Of all the entries below, retype only the lines from the one with "- [ ] **UX2**: Create" through the one with "- [ ] **I3**: Integrate", exactly as they appear.

Exercise material:
=-=-=

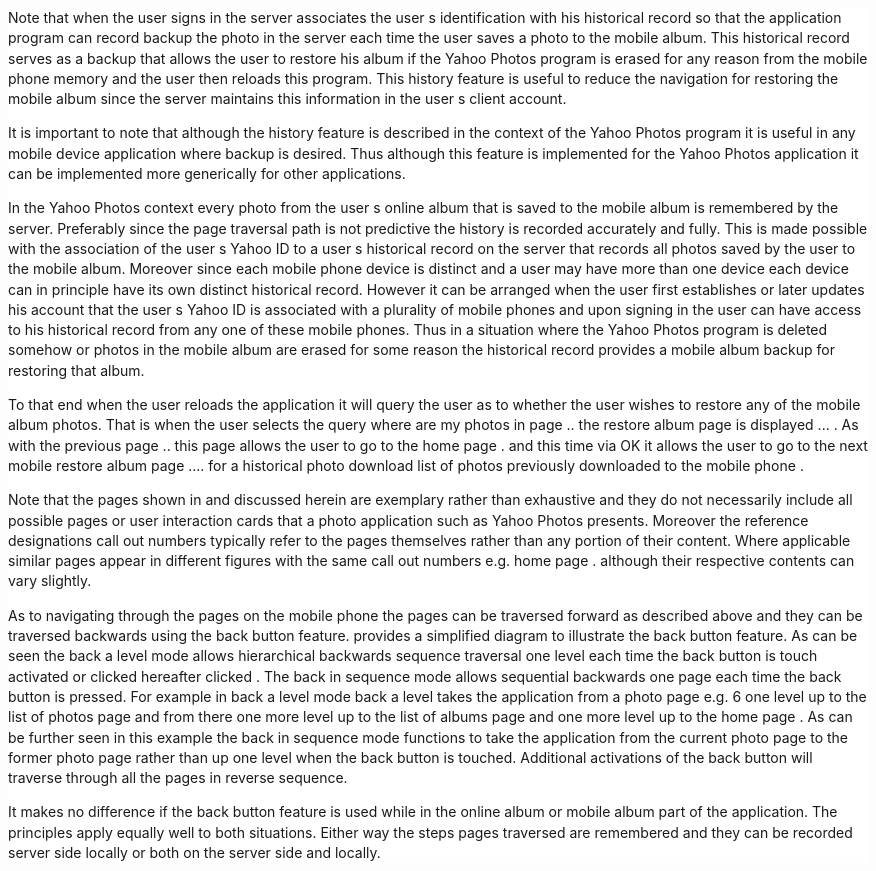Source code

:Note that when the user signs in the server associates the user s identification with his historical record so that the application program can record backup the photo in the server each time the user saves a photo to the mobile album. This historical record serves as a backup that allows the user to restore his album if the Yahoo Photos program is erased for any reason from the mobile phone memory and the user then reloads this program. This history feature is useful to reduce the navigation for restoring the mobile album since the server maintains this information in the user s client account.

It is important to note that although the history feature is described in the context of the Yahoo Photos program it is useful in any mobile device application where backup is desired. Thus although this feature is implemented for the Yahoo Photos application it can be implemented more generically for other applications.

In the Yahoo Photos context every photo from the user s online album that is saved to the mobile album is remembered by the server. Preferably since the page traversal path is not predictive the history is recorded accurately and fully. This is made possible with the association of the user s Yahoo ID to a user s historical record on the server that records all photos saved by the user to the mobile album. Moreover since each mobile phone device is distinct and a user may have more than one device each device can in principle have its own distinct historical record. However it can be arranged when the user first establishes or later updates his account that the user s Yahoo ID is associated with a plurality of mobile phones and upon signing in the user can have access to his historical record from any one of these mobile phones. Thus in a situation where the Yahoo Photos program is deleted somehow or photos in the mobile album are erased for some reason the historical record provides a mobile album backup for restoring that album.

To that end when the user reloads the application it will query the user as to whether the user wishes to restore any of the mobile album photos. That is when the user selects the query where are my photos in page .. the restore album page is displayed ... . As with the previous page .. this page allows the user to go to the home page . and this time via OK it allows the user to go to the next mobile restore album page .... for a historical photo download list of photos previously downloaded to the mobile phone .

Note that the pages shown in and discussed herein are exemplary rather than exhaustive and they do not necessarily include all possible pages or user interaction cards that a photo application such as Yahoo Photos presents. Moreover the reference designations call out numbers typically refer to the pages themselves rather than any portion of their content. Where applicable similar pages appear in different figures with the same call out numbers e.g. home page . although their respective contents can vary slightly.

As to navigating through the pages on the mobile phone the pages can be traversed forward as described above and they can be traversed backwards using the back button feature. provides a simplified diagram to illustrate the back button feature. As can be seen the back a level mode allows hierarchical backwards sequence traversal one level each time the back button is touch activated or clicked hereafter clicked . The back in sequence mode allows sequential backwards one page each time the back button is pressed. For example in back a level mode back a level takes the application from a photo page e.g. 6 one level up to the list of photos page and from there one more level up to the list of albums page and one more level up to the home page . As can be further seen in this example the back in sequence mode functions to take the application from the current photo page to the former photo page rather than up one level when the back button is touched. Additional activations of the back button will traverse through all the pages in reverse sequence.

It makes no difference if the back button feature is used while in the online album or mobile album part of the application. The principles apply equally well to both situations. Either way the steps pages traversed are remembered and they can be recorded server side locally or both on the server side and locally.
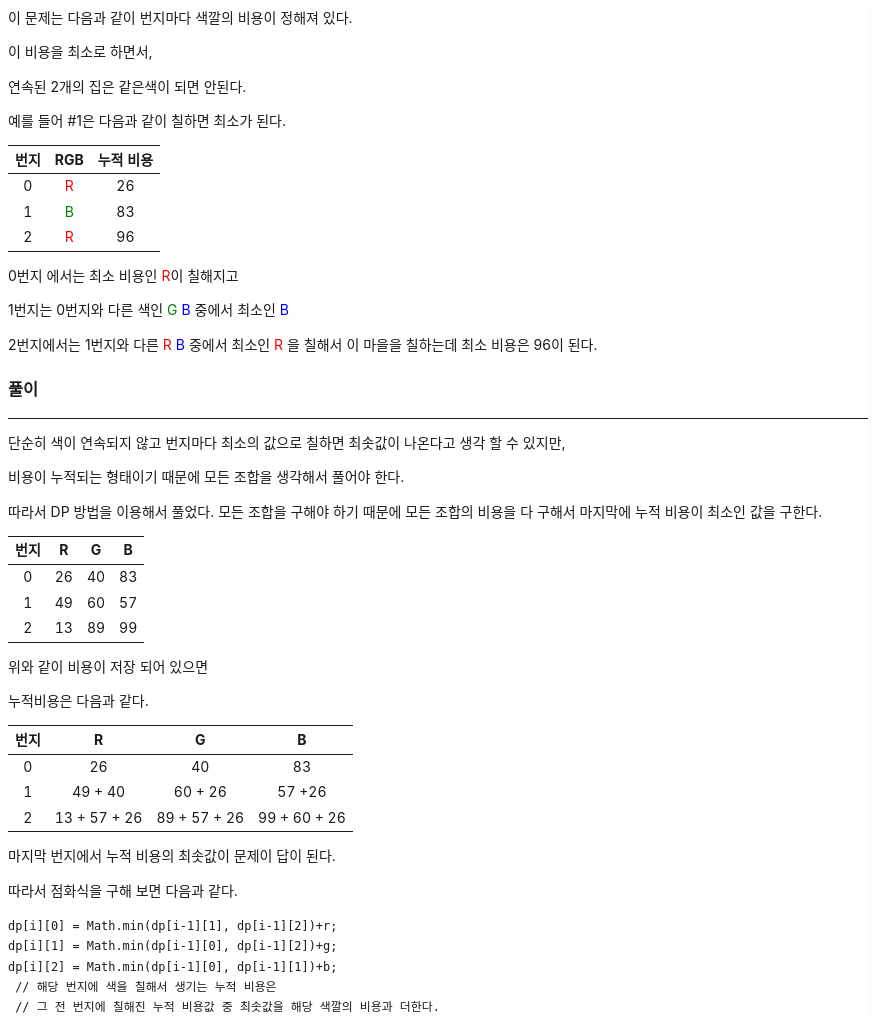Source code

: 이 문제는 다음과 같이 번지마다 색깔의 비용이 정해져 있다.

이 비용을 최소로 하면서,

연속된 2개의 집은 같은색이 되면 안된다.

예를 들어 #1은 다음과 같이 칠하면 최소가 된다.


번지|RGB|누적 비용
|:-:|:-:|:-:|
0|<font color="red">R|26
1|<font color="green">B|83|
2|<font color="red">R|96

0번지 에서는 최소 비용인 <font color="red"> R</font>이 칠해지고 

1번지는 0번지와 다른 색인 <font color="green"> G</font> <font color="blue"> B</font> 중에서 최소인 <font color="blue"> B</font>

2번지에서는 1번지와 다른 <font color="red"> R </font> <font color="blue"> B</font> 중에서 최소인 <font color="red"> R</font> 을 칠해서 이 마을을 칠하는데 최소 비용은 96이 된다.




### 풀이
___
단순히 색이 연속되지 않고 번지마다 최소의 값으로 칠하면 최솟값이 나온다고 생각 할 수 있지만,

비용이 누적되는 형태이기 때문에 모든 조합을 생각해서 풀어야 한다.

따라서 DP 방법을 이용해서 풀었다. 
모든 조합을 구해야 하기 때문에 모든 조합의 비용을 다 구해서 마지막에 누적 비용이 최소인 값을 구한다.


번지|R|G|B
|:-:|:-:|:-:|:-:|
0|26|40|83
1|49|60|57
2|13|89|99

위와 같이 비용이 저장 되어 있으면

누적비용은 다음과 같다.

번지|R|G|B
|:-:|:-:|:-:|:-:|
0|26|40|83
1|49 + 40|60 + 26|57 +26
2|13 + 57 + 26|89 + 57 + 26|99 + 60 + 26

마지막 번지에서 누적 비용의 최솟값이 문제이 답이 된다.

따라서 점화식을 구해 보면 다음과 같다.


    dp[i][0] = Math.min(dp[i-1][1], dp[i-1][2])+r; 
    dp[i][1] = Math.min(dp[i-1][0], dp[i-1][2])+g;
    dp[i][2] = Math.min(dp[i-1][0], dp[i-1][1])+b;
     // 해당 번지에 색을 칠해서 생기는 누적 비용은 
     // 그 전 번지에 칠해진 누적 비용값 중 최솟값을 해당 색깔의 비용과 더한다.
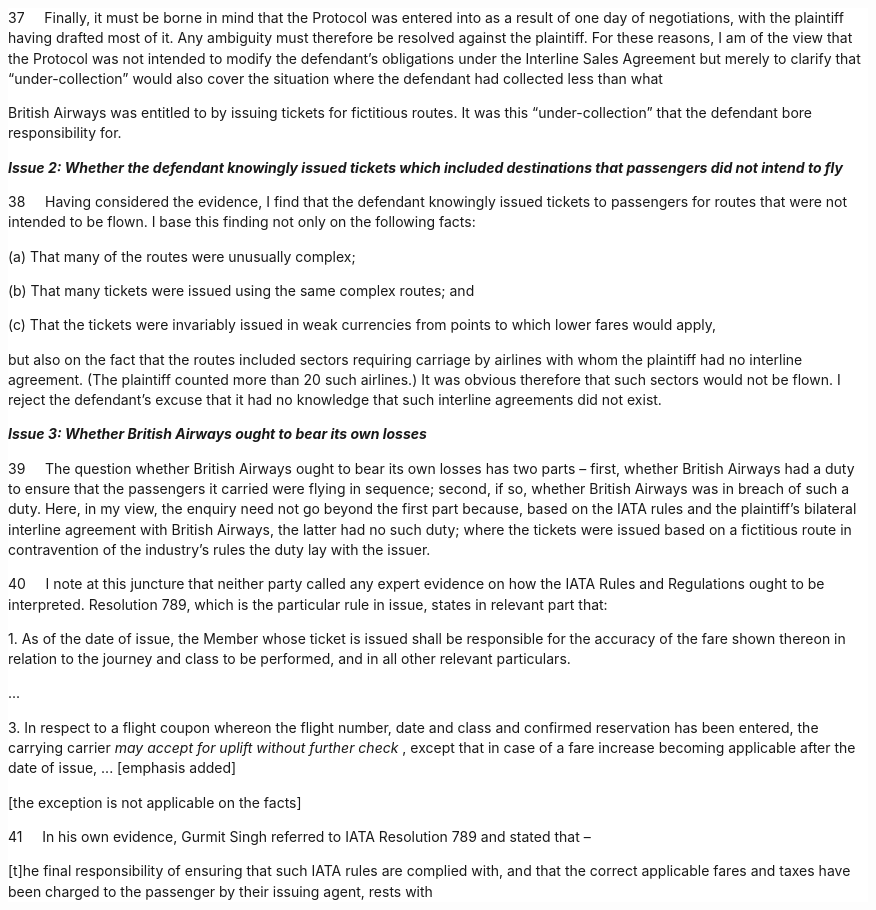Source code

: 37     Finally, it must be borne in mind that the Protocol was entered into as a result of one day of negotiations, with the plaintiff having drafted most of it. Any ambiguity must therefore be resolved against the plaintiff. For these reasons, I am of the view that the Protocol was not intended to modify the defendant’s obligations under the Interline Sales Agreement but merely to clarify that “under-collection” would also cover the situation where the defendant had collected less than what 


British Airways was entitled to by issuing tickets for fictitious routes. It was this “under-collection” that the defendant bore responsibility for. 

**_Issue 2: Whether the defendant knowingly issued tickets which included destinations that passengers did not intend to fly_** 

38     Having considered the evidence, I find that the defendant knowingly issued tickets to passengers for routes that were not intended to be flown. I base this finding not only on the following facts: 

 (a) That many of the routes were unusually complex; 

 (b) That many tickets were issued using the same complex routes; and 

 (c) That the tickets were invariably issued in weak currencies from points to which lower fares would apply, 

but also on the fact that the routes included sectors requiring carriage by airlines with whom the plaintiff had no interline agreement. (The plaintiff counted more than 20 such airlines.) It was obvious therefore that such sectors would not be flown. I reject the defendant’s excuse that it had no knowledge that such interline agreements did not exist. 

**_Issue 3: Whether British Airways ought to bear its own losses_** 

39     The question whether British Airways ought to bear its own losses has two parts – first, whether British Airways had a duty to ensure that the passengers it carried were flying in sequence; second, if so, whether British Airways was in breach of such a duty. Here, in my view, the enquiry need not go beyond the first part because, based on the IATA rules and the plaintiff’s bilateral interline agreement with British Airways, the latter had no such duty; where the tickets were issued based on a fictitious route in contravention of the industry’s rules the duty lay with the issuer. 

40     I note at this juncture that neither party called any expert evidence on how the IATA Rules and Regulations ought to be interpreted. Resolution 789, which is the particular rule in issue, states in relevant part that: 

1\. As of the date of issue, the Member whose ticket is issued shall be responsible for the accuracy of the fare shown thereon in relation to the journey and class to be performed, and in all other relevant particulars. 

 ... 

3\. In respect to a flight coupon whereon the flight number, date and class and confirmed reservation has been entered, the carrying carrier _may accept for uplift without further check_ , except that in case of a fare increase becoming applicable after the date of issue, ... [emphasis added] 

 [the exception is not applicable on the facts] 

41     In his own evidence, Gurmit Singh referred to IATA Resolution 789 and stated that – 

 [t]he final responsibility of ensuring that such IATA rules are complied with, and that the correct applicable fares and taxes have been charged to the passenger by their issuing agent, rests with 

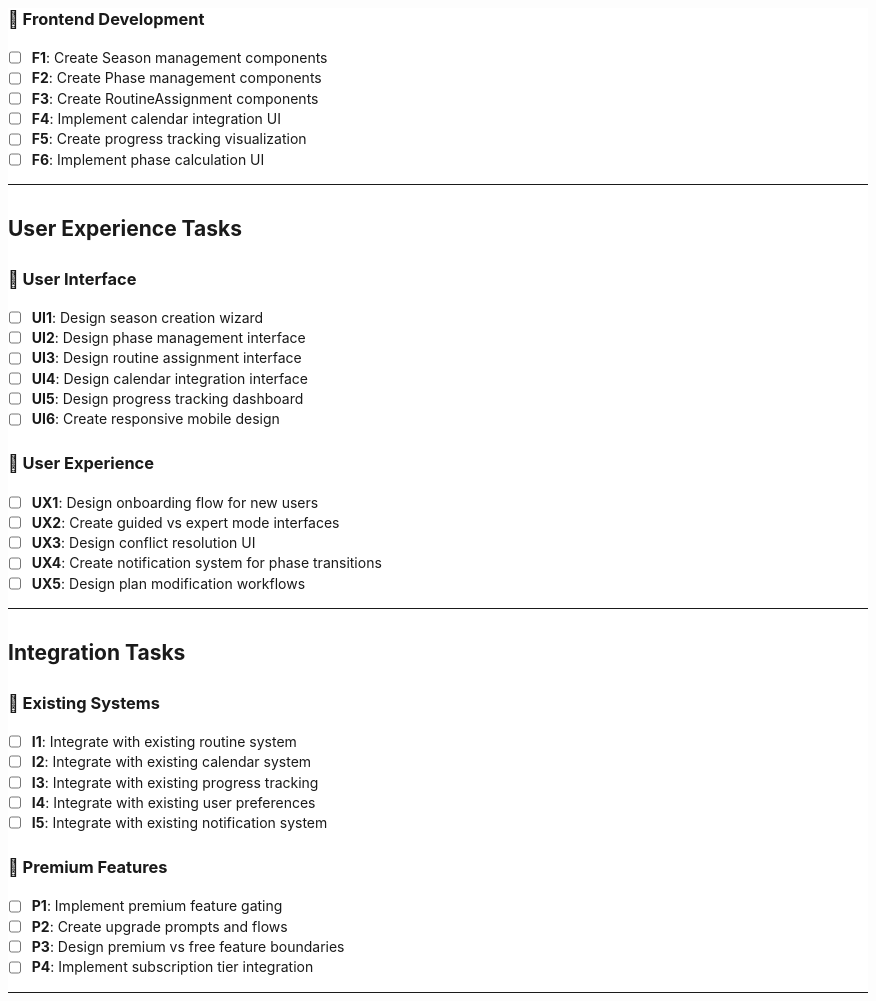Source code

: ### 🔴 Frontend Development

- [ ] **F1**: Create Season management components
- [ ] **F2**: Create Phase management components
- [ ] **F3**: Create RoutineAssignment components
- [ ] **F4**: Implement calendar integration UI
- [ ] **F5**: Create progress tracking visualization
- [ ] **F6**: Implement phase calculation UI

---

## User Experience Tasks

### 🔴 User Interface

- [ ] **UI1**: Design season creation wizard
- [ ] **UI2**: Design phase management interface
- [ ] **UI3**: Design routine assignment interface
- [ ] **UI4**: Design calendar integration interface
- [ ] **UI5**: Design progress tracking dashboard
- [ ] **UI6**: Create responsive mobile design

### 🔴 User Experience

- [ ] **UX1**: Design onboarding flow for new users
- [ ] **UX2**: Create guided vs expert mode interfaces
- [ ] **UX3**: Design conflict resolution UI
- [ ] **UX4**: Create notification system for phase transitions
- [ ] **UX5**: Design plan modification workflows

---

## Integration Tasks

### 🔴 Existing Systems

- [ ] **I1**: Integrate with existing routine system
- [ ] **I2**: Integrate with existing calendar system
- [ ] **I3**: Integrate with existing progress tracking
- [ ] **I4**: Integrate with existing user preferences
- [ ] **I5**: Integrate with existing notification system

### 🔴 Premium Features

- [ ] **P1**: Implement premium feature gating
- [ ] **P2**: Create upgrade prompts and flows
- [ ] **P3**: Design premium vs free feature boundaries
- [ ] **P4**: Implement subscription tier integration

---

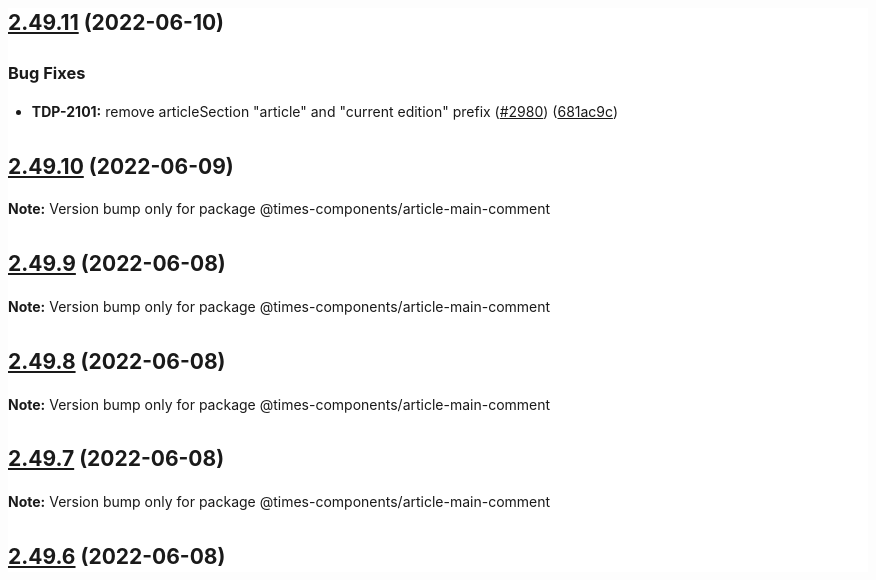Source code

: 
## [2.49.11](https://github.com/newsuk/times-components/compare/@times-components/article-main-comment@2.49.10...@times-components/article-main-comment@2.49.11) (2022-06-10)


### Bug Fixes

* **TDP-2101:** remove articleSection "article" and "current edition" prefix ([#2980](https://github.com/newsuk/times-components/issues/2980)) ([681ac9c](https://github.com/newsuk/times-components/commit/681ac9cf15647d4840c3f2f7ae4f509370075ba8))





## [2.49.10](https://github.com/newsuk/times-components/compare/@times-components/article-main-comment@2.49.9...@times-components/article-main-comment@2.49.10) (2022-06-09)

**Note:** Version bump only for package @times-components/article-main-comment





## [2.49.9](https://github.com/newsuk/times-components/compare/@times-components/article-main-comment@2.49.8...@times-components/article-main-comment@2.49.9) (2022-06-08)

**Note:** Version bump only for package @times-components/article-main-comment





## [2.49.8](https://github.com/newsuk/times-components/compare/@times-components/article-main-comment@2.49.7...@times-components/article-main-comment@2.49.8) (2022-06-08)

**Note:** Version bump only for package @times-components/article-main-comment





## [2.49.7](https://github.com/newsuk/times-components/compare/@times-components/article-main-comment@2.49.6...@times-components/article-main-comment@2.49.7) (2022-06-08)

**Note:** Version bump only for package @times-components/article-main-comment





## [2.49.6](https://github.com/newsuk/times-components/compare/@times-components/article-main-comment@2.49.5...@times-components/article-main-comment@2.49.6) (2022-06-08)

=-=-=

Result of this task:
- [ ] **UX2**: Create guided vs expert mode interfaces
- [ ] **UX3**: Design conflict resolution UI
- [ ] **UX4**: Create notification system for phase transitions
- [ ] **UX5**: Design plan modification workflows

---

## Integration Tasks

### 🔴 Existing Systems

- [ ] **I1**: Integrate with existing routine system
- [ ] **I2**: Integrate with existing calendar system
- [ ] **I3**: Integrate with existing progress tracking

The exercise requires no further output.